By averaging the values listed in Table 1, the mean heights and widths of the martensite plates can be determined for the four specimens that were processed under extreme holding time and deformation frequency conditions, as summarized in

Table 2. Mean values of martensite widths (w_mean) and heights (h_mean) determined from Table 1 (nm).

Specimen	2 h–1 Hz	2 h–10 Hz	10 h–1 Hz	10 h–10 Hz
wmean	6913	2298	1664	659
hmean	4119	1417	1037	382

.

These values are in good agreement with the resultsFi obtained from SEM micrographs, and they demonstrate that the increase in both the holding time and deformation frequency caused the refinement of martensite plates. Nevertheless, the increase in the holding time from 2 to 10 h caused a decrease in the martensite plate width between 4.15 and 3.49 times and a decrease in their height between 3.97 and 3.71 times. Conversely, a frequency increase from 1 to 10 Hz caused plate width decreases of between 3 and 2.5 times and plate height decreases of between 2.9 and 2.7 times. These results prove that a holding time increase from 2 to 10 h is more effective than a deformation frequency increase from 1 to 10 Hz, from the point of view of martensite plate refinement.

4. Discussion

Finally, before ending the discussion of the above results, one should also consider the unique character of the martensite plates, which are stress-induced in Fe-Mn-Si-based SMAs during dynamic loading.
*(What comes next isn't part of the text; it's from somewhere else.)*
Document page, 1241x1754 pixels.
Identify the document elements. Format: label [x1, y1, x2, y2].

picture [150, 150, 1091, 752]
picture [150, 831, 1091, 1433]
It has been demonstrated that these SMAs experience the transformation of the martensite plate variants that reversibly change from tension-induced to compression-induced [31]. It can be assumed that this phenomenon also occurs during DMA strain sweep, when the specimens are alternatively bent by the analyzer’s pushrod.
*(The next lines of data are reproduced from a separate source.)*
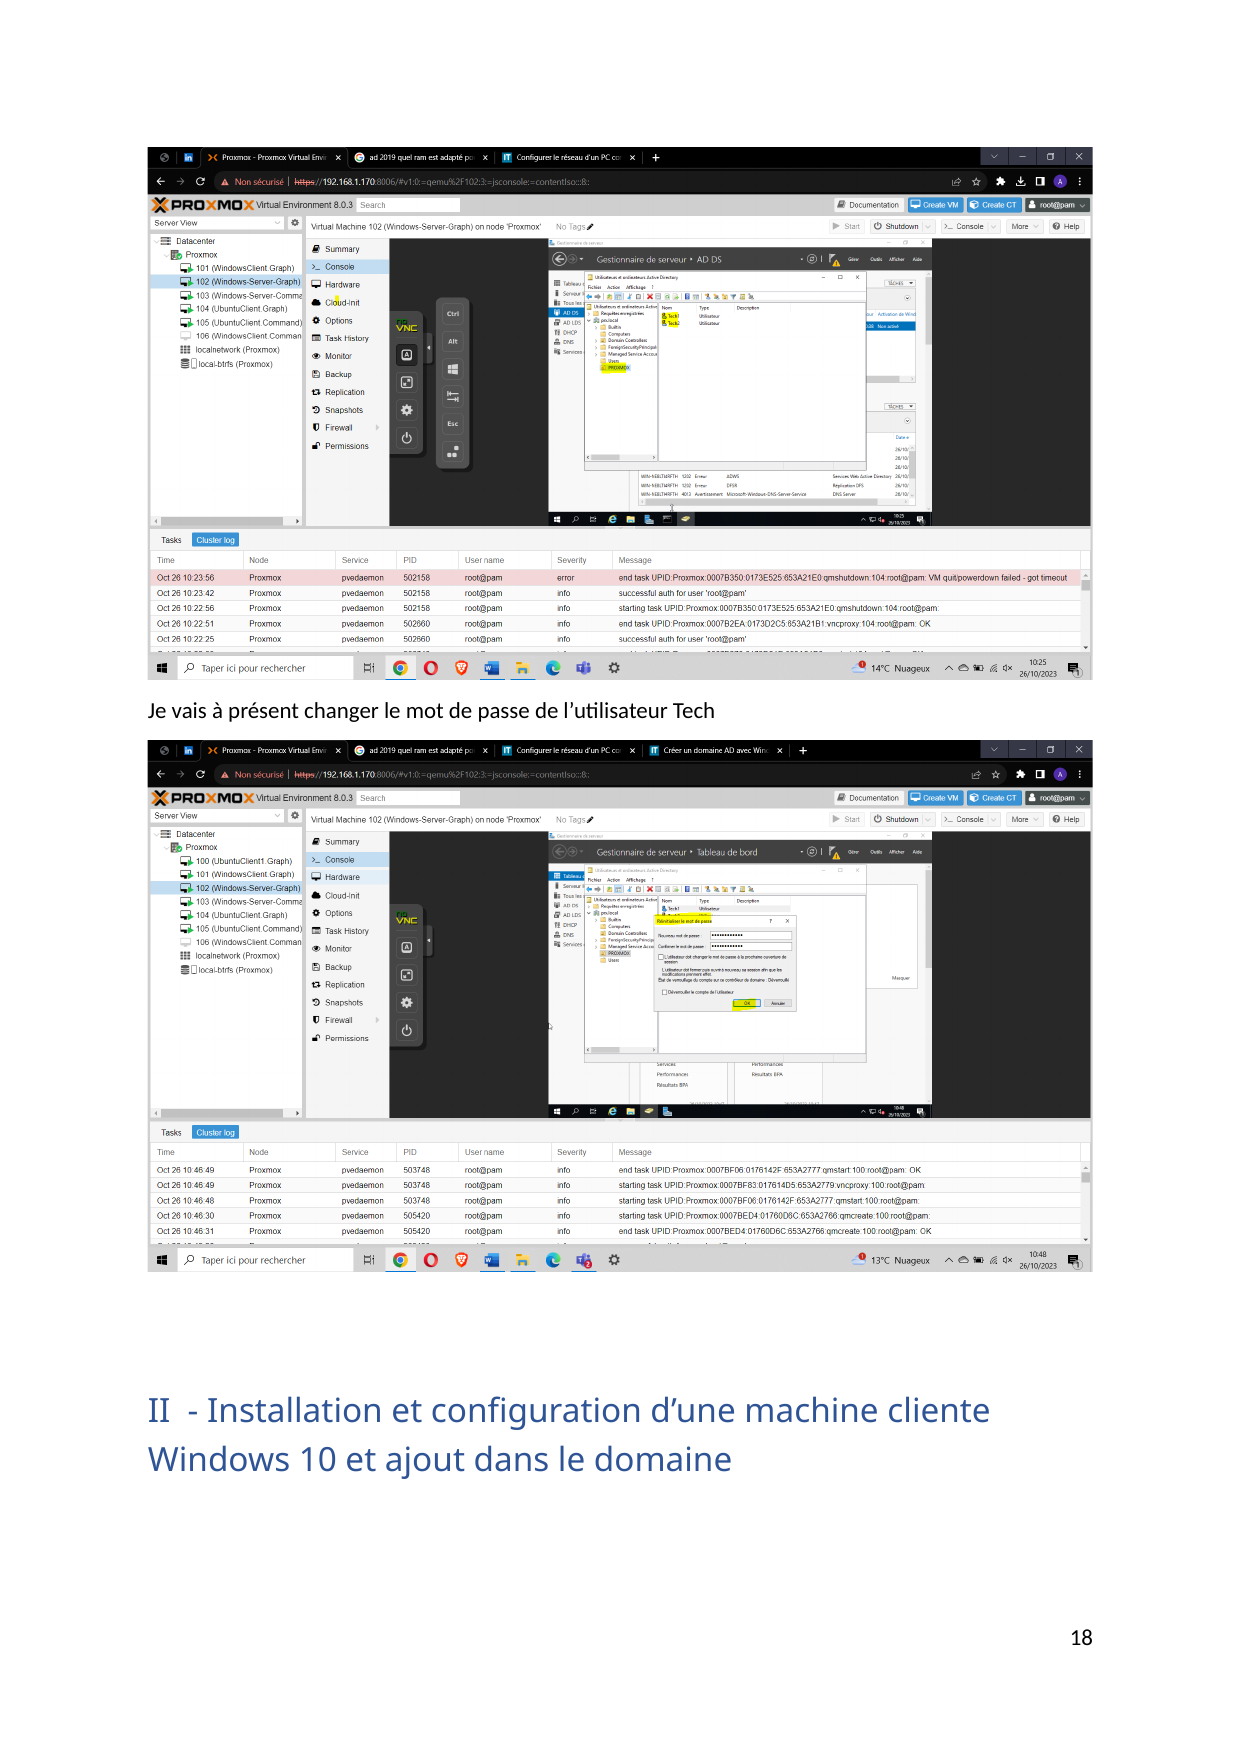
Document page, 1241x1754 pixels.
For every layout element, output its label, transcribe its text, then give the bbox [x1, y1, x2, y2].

picture [147, 740, 1093, 1272]
subtitle II - Installation et configuration d’une machine cliente Windows 10 et ajout dans le domaine [148, 1386, 1093, 1481]
text Je vais à présent changer le mot de passe de l’utilisateur Tech [148, 696, 1093, 724]
picture [147, 147, 1093, 680]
It has been argued that stress-induced martensite plates should not intersect each other, and for this reason, it is recommended that they have small dimensions and a reduced number of crystallographic orientations [5]. Or this is exactly what the combination of 10 h of holding and a 10 Hz strain sweep has achieved, as pointed out by Figure 6 and Table 2.

The storage modulus reinforcement of the Fe-28Mn-6Si-5Cr SMA under this study, as an effect of dynamic strain sweep, is more desirable from the point of view of shape recovery stresses than from the point of view of vibration mitigation.

5. Conclusions

By summarizing the results of the investigations performed by DSC, DMA, SEM, XRD, and AFM, the following conclusions can be drawn concerning the effects of the solution treatment holding time and RT dynamical deformation frequency:

• A precipitation phenomenon was identified by DSC in the specimens that were solution-treated for 8 and 10 h;
• Dynamical deformations by RT strain sweeps caused work hardening and a general increase in the storage modulus;
• At the precipitate-free specimens, which were solution-treated for 2 and 4 h, internal friction ranged between 0.1 and 0.2;
• Neither in the initial hot-rolled specimens nor in the specimens that were solution-treated between 6 and 10 h, the martensite plates were not visible on SEM micrographs;
• The application of RT strain sweeps caused the occurrence of stress-induced martensite or the fragmentation of the thermally induced one;
• In solution-treated specimens, the increase in the holding time (from 2 to 10 h) was more effective than the increase in the deformation frequency (from 1 to 10 Hz) in the refinement of martensite plates;
• After 10 h of holding at 1050 °C and the strain sweep application at a frequency of 10 Hz, the martensite plates reached the minimum mean values of their width (659 nm) and height (382 nm) and became preferably oriented;
• The recorded XRD patterns indicated that after the dynamic deformation, most of the microstructure comprises mostly α’-bcc martensite, which was due to the high amount of dynamical deformation induced by the RT strain sweep;
• A holding time increase from 2 to 10 h enhanced the compression of the parameter of the cubic unit cell by approx. 30%, which changed the crystallization system from cubic to tetragonal-centered cubic.
• A new mechanical treatment has been introduced for Fe-Mn-Si-based SMAs, based on RT isothermal dynamic bending, which is able to reinforce the storage modulus and refine the martensitic structure.